Man hat selbst in der Hand, ob man schmerzfrei und aktiv lebt!

Kategorie: Allgemein

Ein Gastbeitrag von unserem Autor Christian Neureuther

Sport und Bewegung sind elementare Bausteine für ein langes, gesundes, aktives und glückliches Leben. Das gilt erst recht für Menschen mit Arthrose. Aber die richtige Bewegung muss es sein und Spaß muss sie machen, damit man bei der Stange bleibt.

Never give up. Auch mit Arthrose aktiv und lebenslustig sein!

Ich bin selbst Arthrose-Patient und habe, zusammen mit Prof. Dr. Christian Fink, einem bekannten Innsbrucker Unfallchirurgen und Orthopäden, ein Programm entwickelt, das Arthrose-Patienten hilft, (wieder) in Schwung zu kommen und ihr ganz persönliches Bewegungsprogramm zu finden. Als Leistungssportler bin ich es gewohnt, mich nach einer Niederlage immer wieder aufzurappeln. Viele Menschen aber brauchen dazu Hilfe. Deswegen geben wir in dem Buch eine Vielzahl praktischer Tipps zum Dranbleiben, motivierende Erfahrungsberichte sowie Bewegungsprogrammen und Übungen für den Alltag. Und verraten kleine Tricks, wie Sie trotz Arthrose noch ihren Lieblingssport ausüben können.

© Christian Neureuther

Die Diagnose Arthrose bedeutet sich die komplette Umwälzung des bisherigen Lebens.

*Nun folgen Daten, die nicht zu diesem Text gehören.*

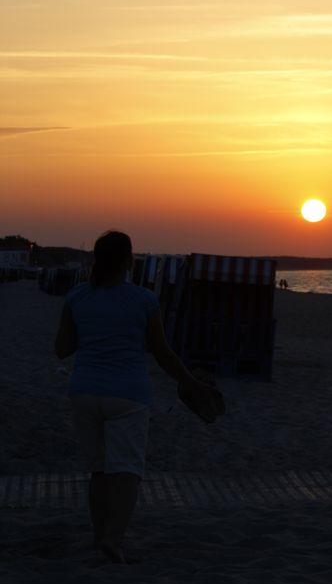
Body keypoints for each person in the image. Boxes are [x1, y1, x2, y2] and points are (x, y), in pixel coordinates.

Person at [55, 230, 220, 564]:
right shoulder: (144, 300)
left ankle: (100, 535)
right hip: (128, 395)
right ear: (128, 260)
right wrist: (191, 383)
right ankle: (114, 541)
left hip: (84, 391)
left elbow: (62, 349)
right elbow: (163, 353)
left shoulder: (77, 297)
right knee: (127, 470)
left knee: (99, 471)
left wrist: (92, 332)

Wenn sie die Diagnose Arthrose bekommen, denken viele Leute ja, dass jetzt gar nichts mehr so sein wird wie vorher und dass sie zum Beispiel nicht mehr Ski fahren oder bergsteigen können. Das ist Schmarrn. Das Leben ist nicht vorbei. Man muss zwar vielleicht manches neu ordnen, aber man kann trotzdem viel Spaß haben. Viele schaffen so eine Umstellung jedoch nicht allein. Natürlich beeinflusst der Arthrose-Schmerz den Alltag und den Gemütszustand vieler Patienten massiv. Studien haben aber gezeigt, dass Menschen, die körperlich und sozial aktiv sind, weniger Schmerzen haben. Das wissen noch viel zu wenige.

© Ottobock

Ganz wichtig ist, immer wieder etwas Schönes zu planen, besondere Momente.

Das kann ein spezieller Sonnenuntergang sein, so wie der im vergangenen Winter oben am Wank. Rosi und ich sind mit der Nachmittagsgondel raufgefahren und noch 15 Minuten zum Rosswank und zum Gipfelkreuz gelaufen. Es war ein unglaubliches Erlebnis, wie der rote Feuerball langsam hinter dem Kramer untergegangen ist. Wir haben deswegen die letzte Gondel verpasst und mussten zu Fuß zur Mittelstation absteigen, wo uns Felix dann mit dem Auto abgeholt hat. Eine Woche war danach an Sport nicht mehr zu denken, aber ich würde es wieder tun. Geben Sie sich nicht mit der Normalität zufrieden. Suchen Sie Auswege aus dem Alltag und ‚Peaks‘ fürs Leben.

Ich möchten meinen Lesern Mut machen.

Ich will sagen: Ihr habt Arthrose, das ist bitter und tut weh und ist mit Einschränkungen verbunden. Daneben gibt es aber trotzdem viel Neues und Schönes zu entdecken. Bitte bleibt auf der Suche und gebt nicht auf. Bleibt nicht daheimsitzen, das wäre das Schlechteste. Entscheidend ist die positive Erfahrung, dass ich mich trotz Arthrose weiterhin bewegen kann, wenn auch etwas eingeschränkt. Ich merke, wie die regelmäßige Bewegung meinem Knie guttut und die Aktivität, besonders in der Natur, meinen Gemütszustand verbessert. Dabei versuche ich immer, im Rahmen des Möglichen das Beste aus meiner Situation zu machen. Und das trotz, oder gerade wegen der Krankheit.